Swift has conducted experiments using privacy-enhancing technologies (PETs) to allow financial institutions to securely share fraud intelligence across borders. In one scenario, PETs enabled participants to verify suspicious account information in real time, potentially accelerating the detection of complex international financial crime networks and preventing fraudulent transactions before they occur.
In another use case, PETs were combined with federated learning—an AI model that trains locally at each institution without sharing customer data—to identify anomalous transactions. Trained on synthetic data from ten million artificial transactions, the collaborative model proved twice as effective at detecting known frauds compared with models trained on a single institution’s dataset. Participating institutions included ANZ, BNY, and Intesa Sanpaolo, with technology support from Google Cloud.

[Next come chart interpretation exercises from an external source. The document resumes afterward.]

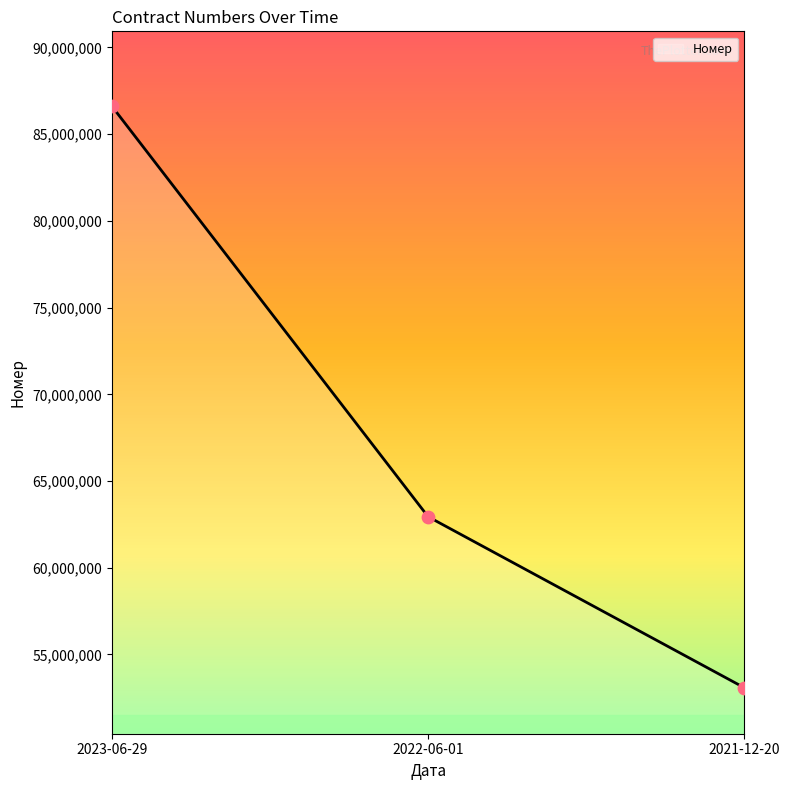

What is the change in value from 2023-06-29 to 2022-06-01?

-23659901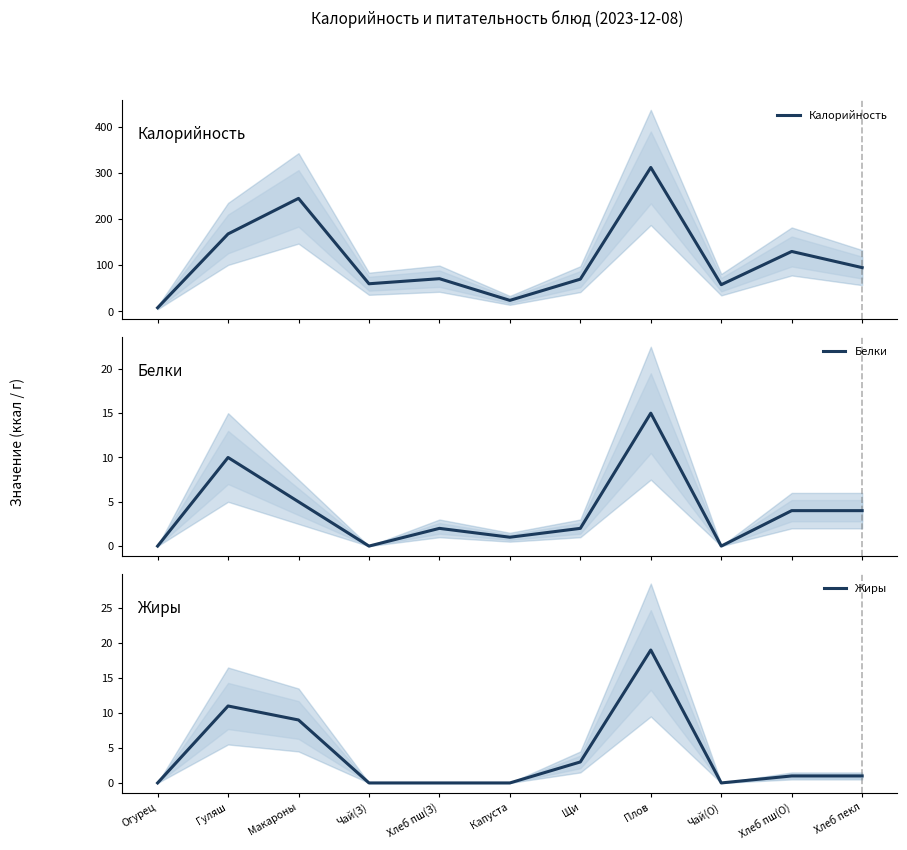

What is the label of the 4th point from the left?

Чай(З)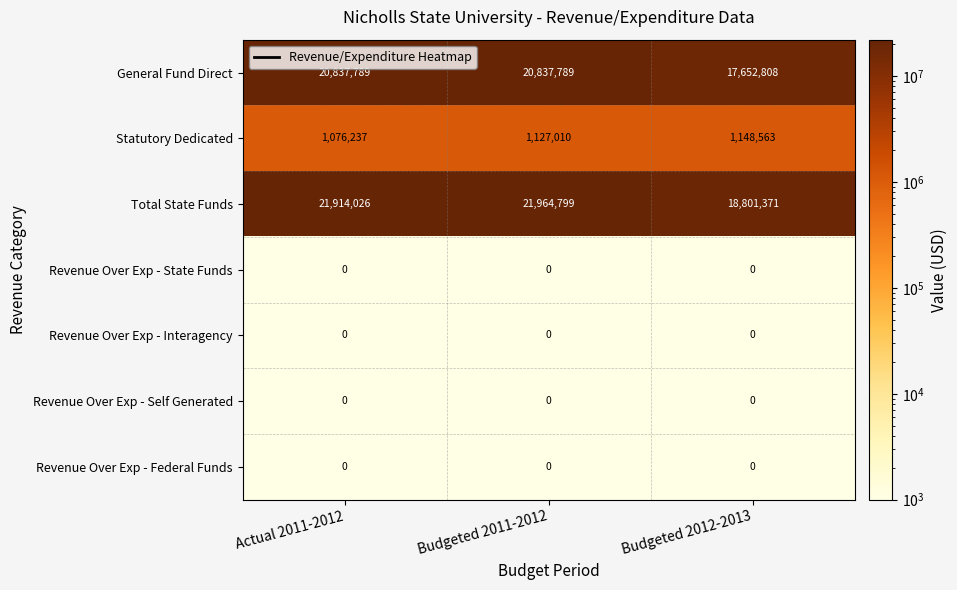

The Total State Funds series shows 8244239 at Budgeted 2012-2013. True or false?

False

Rachel Levi, head of AI at Swift, said the experiments could significantly reduce the billions lost annually to fraud, allowing suspicious activity to be stopped in minutes rather than hours or days. Following these successful trials, Swift plans to expand participation and begin a second phase using real transaction data to demonstrate real-world impact. The cooperative continues to explore AI’s role in cross-border payments, currently managing more than 50 use cases across proof-of-concept, pilot, and live operations, including its AI-enhanced Payments Controls Service for small and medium-sized institutions.